生了大哥后,十六岁的母亲,就告别了她的少女时代。
十六岁,对于现在的孩子来说,花一样的年纪。正是向父母撒娇的时候;也正是穿着漂亮衣服,手里拿着零食,坐在宽敞、明亮的的现代化教室里畅谈梦想的时候。而我们的母亲,却已经用她瘦弱的身躯,和父亲一起肩负起了一个大家庭的责任。
这个大家庭里,上有公婆,下有小叔子,小姑子,而且父亲脾气还不太好。随后的那几年,母亲又生了大姐和二哥,那时,正值解放初期,全国上下,搞建设。母亲没有一点怨言,只是知道拼了命的干活、挣工分,好养活家里的几张嘴。
大集体的年代,母亲什么苦活、累活都干过。生产队里背粪,修窄口水库背石头,58年大炼钢铁。而且那个时候,全中国至少一大半的农民都吃不饱肚子。母亲说,那时地里的野菜都被拔光了,实在饿的不行,就把摘过棉花的棉花壳煮一煮熬水喝,来充饥。
当时家里也不是没有一点吃的,只不过仅有的一点玉米面、高梁面之类的杂粮还要留给家里的老人和孩子吃。

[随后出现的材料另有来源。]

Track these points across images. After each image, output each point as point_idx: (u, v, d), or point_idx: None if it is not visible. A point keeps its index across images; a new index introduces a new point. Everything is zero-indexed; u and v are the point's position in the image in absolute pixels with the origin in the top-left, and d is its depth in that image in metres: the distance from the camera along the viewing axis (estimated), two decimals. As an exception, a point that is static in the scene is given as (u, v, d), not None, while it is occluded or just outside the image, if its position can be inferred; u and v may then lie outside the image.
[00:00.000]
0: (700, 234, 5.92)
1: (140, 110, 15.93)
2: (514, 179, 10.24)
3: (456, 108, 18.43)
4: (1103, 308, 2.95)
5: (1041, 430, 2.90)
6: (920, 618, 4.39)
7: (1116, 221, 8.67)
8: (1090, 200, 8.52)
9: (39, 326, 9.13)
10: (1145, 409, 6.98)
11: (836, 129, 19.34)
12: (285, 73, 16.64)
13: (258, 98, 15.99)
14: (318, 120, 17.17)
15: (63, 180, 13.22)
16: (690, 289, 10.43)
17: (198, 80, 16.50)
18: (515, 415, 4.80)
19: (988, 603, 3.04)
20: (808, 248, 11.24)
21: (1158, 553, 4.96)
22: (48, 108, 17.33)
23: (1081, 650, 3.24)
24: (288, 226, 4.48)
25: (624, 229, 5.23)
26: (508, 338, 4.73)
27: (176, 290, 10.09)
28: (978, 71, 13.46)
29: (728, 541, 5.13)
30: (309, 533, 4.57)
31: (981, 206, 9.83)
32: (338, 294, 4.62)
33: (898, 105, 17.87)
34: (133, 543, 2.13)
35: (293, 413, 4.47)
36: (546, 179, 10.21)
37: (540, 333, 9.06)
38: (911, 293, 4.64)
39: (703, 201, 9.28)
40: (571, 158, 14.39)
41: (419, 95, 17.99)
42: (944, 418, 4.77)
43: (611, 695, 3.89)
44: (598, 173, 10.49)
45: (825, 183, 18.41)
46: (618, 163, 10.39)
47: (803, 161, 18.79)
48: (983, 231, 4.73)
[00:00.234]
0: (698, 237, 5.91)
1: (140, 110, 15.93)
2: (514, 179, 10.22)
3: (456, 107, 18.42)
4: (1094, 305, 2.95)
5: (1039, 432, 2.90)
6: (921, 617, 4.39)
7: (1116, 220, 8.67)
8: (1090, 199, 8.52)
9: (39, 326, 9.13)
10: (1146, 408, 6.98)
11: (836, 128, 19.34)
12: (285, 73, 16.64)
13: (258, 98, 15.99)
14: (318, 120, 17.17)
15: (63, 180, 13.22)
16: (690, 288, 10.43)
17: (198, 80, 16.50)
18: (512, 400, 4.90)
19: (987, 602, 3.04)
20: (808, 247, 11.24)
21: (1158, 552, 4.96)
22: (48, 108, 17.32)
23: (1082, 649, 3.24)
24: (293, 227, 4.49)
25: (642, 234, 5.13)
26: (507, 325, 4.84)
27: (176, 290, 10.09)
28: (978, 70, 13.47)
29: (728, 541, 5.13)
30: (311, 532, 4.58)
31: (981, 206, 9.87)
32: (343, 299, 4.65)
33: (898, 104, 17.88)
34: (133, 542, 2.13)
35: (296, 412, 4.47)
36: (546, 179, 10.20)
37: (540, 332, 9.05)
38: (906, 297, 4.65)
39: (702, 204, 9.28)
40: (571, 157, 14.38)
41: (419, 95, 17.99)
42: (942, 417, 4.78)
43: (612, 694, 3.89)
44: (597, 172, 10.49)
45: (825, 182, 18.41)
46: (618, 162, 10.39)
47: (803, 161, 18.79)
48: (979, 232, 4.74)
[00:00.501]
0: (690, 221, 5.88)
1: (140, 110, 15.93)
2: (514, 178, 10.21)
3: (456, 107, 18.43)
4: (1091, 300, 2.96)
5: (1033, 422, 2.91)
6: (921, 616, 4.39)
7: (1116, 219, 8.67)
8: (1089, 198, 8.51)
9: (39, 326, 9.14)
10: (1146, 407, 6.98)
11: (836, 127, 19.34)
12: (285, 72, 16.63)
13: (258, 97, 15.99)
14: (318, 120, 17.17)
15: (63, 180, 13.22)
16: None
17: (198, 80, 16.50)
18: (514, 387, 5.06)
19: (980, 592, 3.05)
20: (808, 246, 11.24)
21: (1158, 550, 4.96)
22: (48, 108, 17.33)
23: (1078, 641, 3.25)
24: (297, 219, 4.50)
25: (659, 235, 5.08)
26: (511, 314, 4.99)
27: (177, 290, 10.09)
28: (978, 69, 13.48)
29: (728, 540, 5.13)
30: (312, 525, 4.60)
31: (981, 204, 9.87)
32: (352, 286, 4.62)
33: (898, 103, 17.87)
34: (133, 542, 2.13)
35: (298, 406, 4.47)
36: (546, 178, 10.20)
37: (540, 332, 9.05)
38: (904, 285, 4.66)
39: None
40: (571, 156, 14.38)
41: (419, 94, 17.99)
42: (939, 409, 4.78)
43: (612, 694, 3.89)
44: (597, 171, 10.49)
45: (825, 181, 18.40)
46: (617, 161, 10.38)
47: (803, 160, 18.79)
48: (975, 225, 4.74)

母亲说,生大哥时,生活条件太差,没奶水。在那个物资极度缺乏的的年代,乡下农村,白面都少见,更别说什么奶粉了。母亲就不厌其烦地,有时甚至半夜起来,烧柴火熬些玉米面糊给大哥喝,才保住了大哥的命。大哥后来反倒长得五大三粗的。
母亲就那样毫无怨言、不知疲倦地劳作着。为了儿女,为了这个家。
但那令我们难以想象的艰苦生活,并没有把母亲的腰压弯。母亲就像是一株生命力旺盛的野草一样蓬勃着。野火烧不尽,春风吹又生。